A pergunta fundamental que algumas pessoas fizeram sobre isso é: esse Lawrence está se tornando um buscador de poder pragmático e ambicioso? Eu acho que não. Quero dizer, aconteceu anos antes de você conhecer [him]… Não acho que Lawrence esteja interessado em poder por si mesmo. Acho que o que se desenvolveu aqui foi que havia um destemor sobre ele quando June – quero dizer, meu Deus, as coisas do Fred, os anjos voadores. Ele tem sido imprudente, e acho que ele vê uma oportunidade que cria uma conversa interessante e tristemente relevante sobre pelo menos um pouco mais no mundo da O servente.
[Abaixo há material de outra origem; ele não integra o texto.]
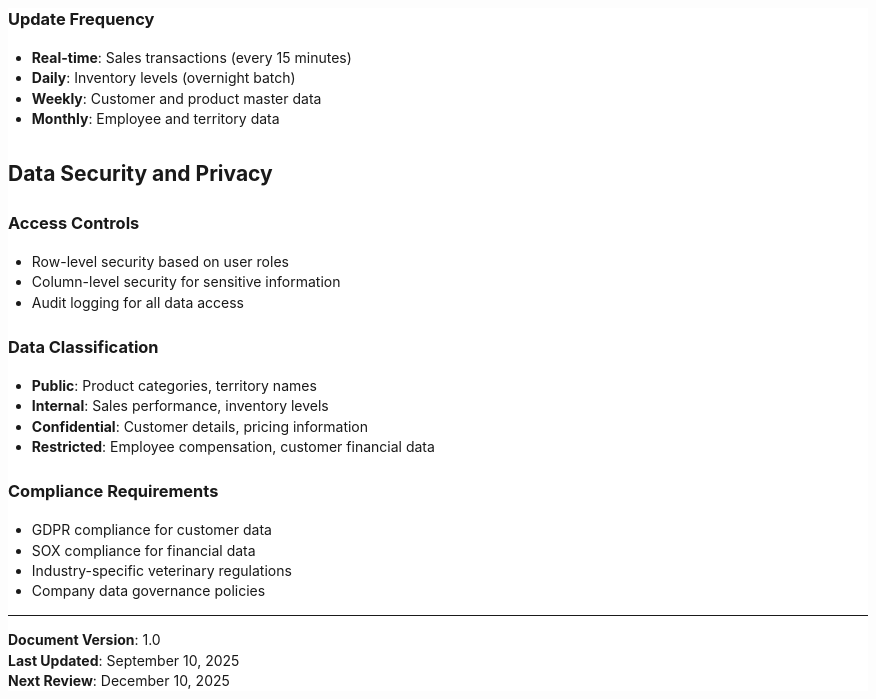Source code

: ### Update Frequency
- **Real-time**: Sales transactions (every 15 minutes)
- **Daily**: Inventory levels (overnight batch)
- **Weekly**: Customer and product master data
- **Monthly**: Employee and territory data

## Data Security and Privacy

### Access Controls
- Row-level security based on user roles
- Column-level security for sensitive information
- Audit logging for all data access

### Data Classification
- **Public**: Product categories, territory names
- **Internal**: Sales performance, inventory levels  
- **Confidential**: Customer details, pricing information
- **Restricted**: Employee compensation, customer financial data

### Compliance Requirements
- GDPR compliance for customer data
- SOX compliance for financial data
- Industry-specific veterinary regulations
- Company data governance policies

---

**Document Version**: 1.0  
**Last Updated**: September 10, 2025  
**Next Review**: December 10, 2025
… parte do que faz [June] um personagem tão atraente é… ela acendeu a faísca da decência nele… É por isso que o relacionamento é tão interessante e tão doloroso. O telefonema é então dolorido. Há algo muito familiar, uma perda de algo que não é fácil. Não é apenas uma dinâmica de poder.

TVLINE | Você dirigiu um episódio de Estúdio 60 na Sunset StripE essa é a única outra vez que você percebeu, não é
Sim. eu ia liderar ala oeste. Eu sempre quis perceber ala oesteentão propus uma história para [executive producer] John Wells que eu queria que os escritores trabalhassem. John me surpreendeu dizendo: “É uma boa ideia. Eu acho que você deveria escrevê-lo, se você puder escrevê-lo em uma semana. Mas se você escreve, não pode dirigir. [Laughs] E acabei adorando e consegui escrever outro episódio no ano seguinte.

Então aqui está. eu matei Oficina 60, Na realidade. Eu realmente o matei. Muitas esperanças para este show, então o final veio.

TVLINE | Esse assassinato à parte: como as duas experiências de direção se comparam?
Ambas as vezes eu percebi que esta é uma maneira muito segura de fazê-lo. Trabalho com atores que conheço e amo, trabalho em programas que conheço e amo. Não estou lidando com o que a maioria dos diretores tem que lidar, que é aquele paradoxo de ter que ser uma figura de autoridade quando você é um estranho. Foi engraçado, porque na verdade, eu odiava, odiava, odiado olha tudo em que eu estava.

E eu me lembro [Studio 60 EP] Tommy Schlamme fica bravo comigo quando eu me preparo Oficina 60, porque de repente ele diz: “Você não assiste ao programa, assiste?” E eu fiquei tipo, “Não, mas eu sei como você faz isso. [Laughs] Você sabe? Estou lá todos os dias!” E por diante [Handmaid’s], eu fiquei melhor em assistir… Neste show, você fica intimidado se você é um ator pela natureza visualmente espetacular do show. E eu não sabia por que o estava vendo de novo, mas no começo foi intimidante. E então isso realmente me empolgou por causa de todas as coisas diferentes que você poderia fazer, visualmente, com ele.

Além disso: Nicola Daley é mal pago.[Laughs] Eu não tenho ideia do que ela faz, mas ela é uma [director of photography] que chegou este ano e com quem foi simplesmente incrível trabalhar.

TVLINE | Antes de irmos, o que você pode dizer sobre a final da próxima semana?
O que posso provocar? Junho não é mais seguro no Canadá. Ou, do Canadá mais seguro.